The girls came back and turned on the Motorola. Dobie Gillis and Maynard Krebs were ogling and whistling at the babes.
“Isn’t that Maynard is just the dreamiest?” Katie put her clasped hands against her cheek and rocked on the floor as though she were dancing with the dreamy Mr. Krebs.
“Lieutenant, you and your men line up on the ridge above the town ...”
“Oh, no, for me it’s Dobie. I’ve got a thing for wavy blonde hair,” Melanie giggled.
“Wait ‘til I tell Robert,” teased Kellie, fending off a playfully tossed cushion.
...gunfire rained down...women and children, running, screaming in the streets below...
“See the U.S.A in a Chevrolet!” sang the T.V. as the girls returned to the kitchen for chips and dip.
...gunfire was returned from behind buildings...men beside him falling, gasping and screaming...
“Noooooo!” his mind wanted to scream at the past.
“...you and Robert going up to the point this weeken...”
“Shhh!” motioned Melanie, nodding toward her Grandpa, whose eyes were still closed and hooded under ole’ John Deere.
More giggling ensued.
“Mr. Mayes, it’s Sergeant Harkins from the Peoria Police department. Sir, there’s been an accident. Your daughter and her husband were...the little girl is in serious condition too.”
“Hi Honey. Where’s the Beav?” asked Ward Cleaver as he dropped his hat in the chair and kissed June on the cheek.
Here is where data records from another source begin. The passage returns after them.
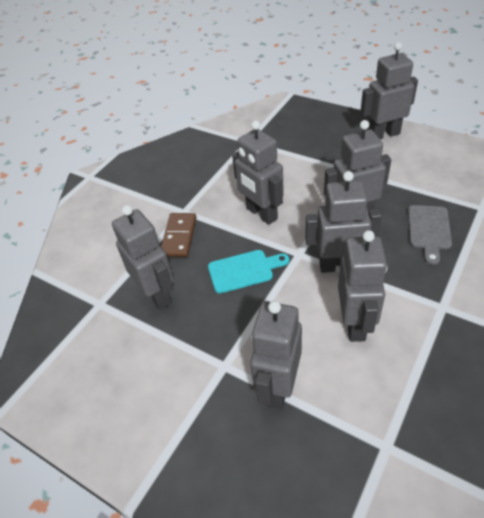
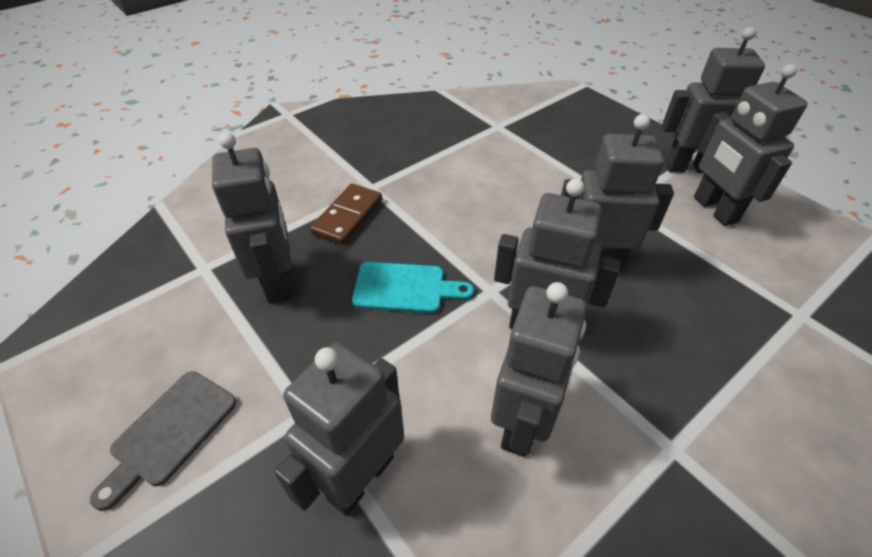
camera: 15 degrees right, 0 degrees up
grey robot [232,121,284,225] -> grey robot moved to [694,64,808,226]
grey cutting board [408,205,452,265] -> grey cutting board moved to [90,371,237,511]

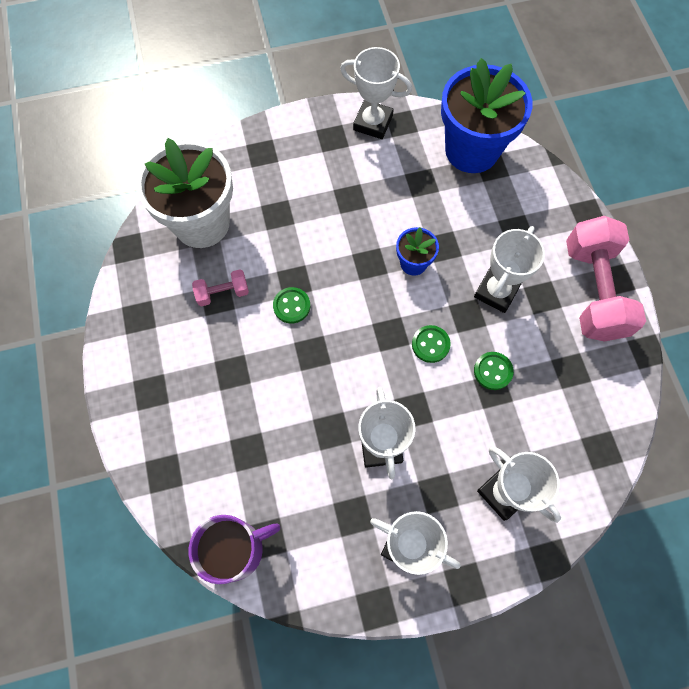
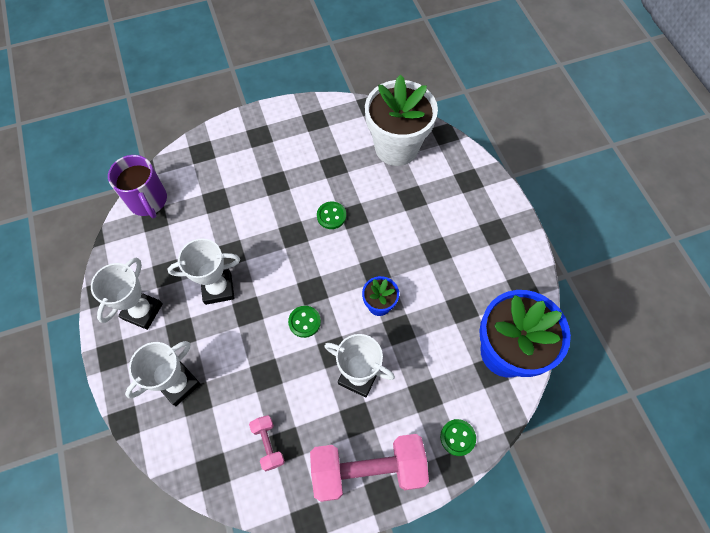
camera: 85 degrees right, 5 degrees down
pink dumbbell [192,270,249,307] -> pink dumbbell moved to [249,415,285,471]
white trophy [340,47,412,139] -> none
green button [474,352,514,390] -> green button moved to [440,419,476,456]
“...but they weren’t in that village,” he puzzled.
“Shouldn’t we turn it off?” asked Kellie as they picked up their bags to go study at the library.
“Nah, Grandpa’s sleeping ok with it on. Let’s go.”
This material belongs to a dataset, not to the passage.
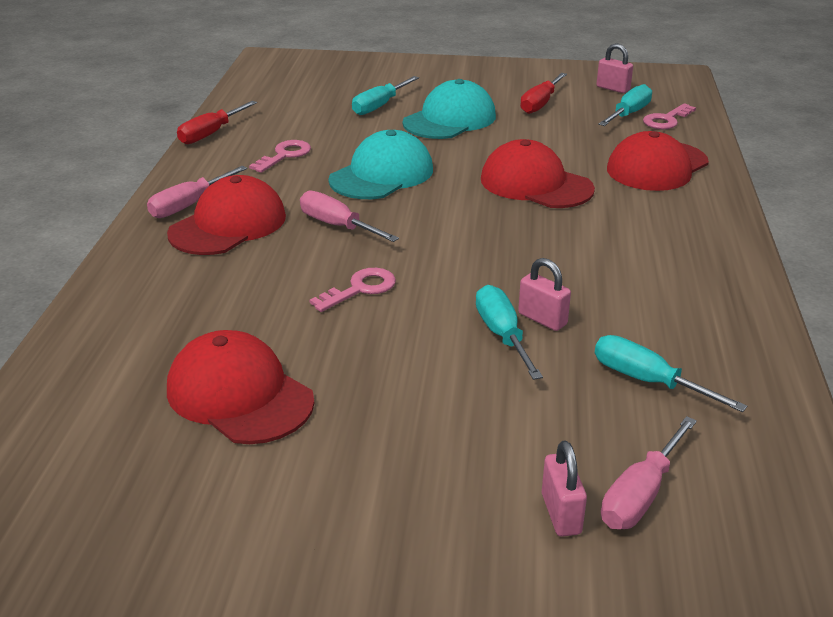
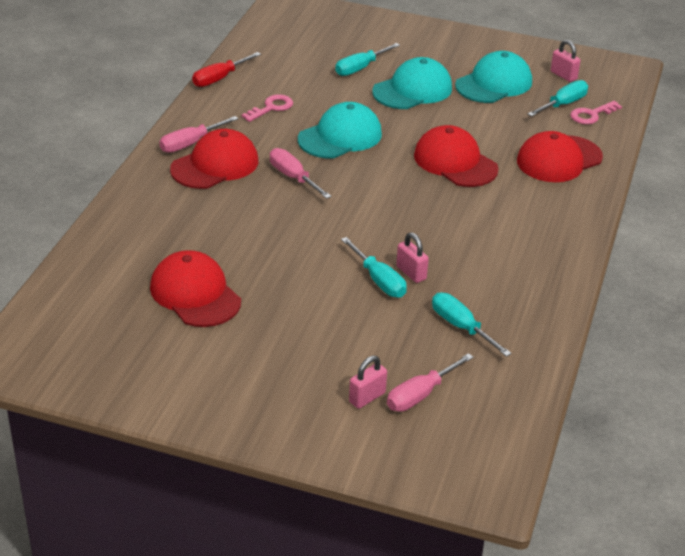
camera: 10 degrees right, 5 degrees up
pink key [310,268,396,312] -> none
turquoise screwdriver [476,285,543,380] -> turquoise screwdriver turned 150 degrees clockwise [341,237,407,298]
red screwdriver [520,73,567,114] -> turquoise cap [455,51,532,103]
pink padlock [542,441,587,537] -> pink padlock turned 45 degrees clockwise [349,356,387,409]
The T.V. continued to chatter on about the idyllic life of the ‘50s as Grandpa slumbered. “Hmph,” he murmured once as the volume went up on a Mr. Clean commercial.
“Lord, is this what I fought for? Silly television shows with people named ‘the Beav’ and Dobie and Maynard for teenage girls to giggle at; and jangling commercials? Is this what my friends died for?”
The front door opened and closed.
The T.V. was switched off. “Good Heavens, what a waste of electricity.”
“Harold, Harold! Are you awake?” She bent to kiss his cheek, lifting the hat from his head.
“Hmph,” he smiled, opening his eyes and reaching to take her hand.
His sweet Naomi; “No, you’re right Lord; this – this is what we fought and died for.”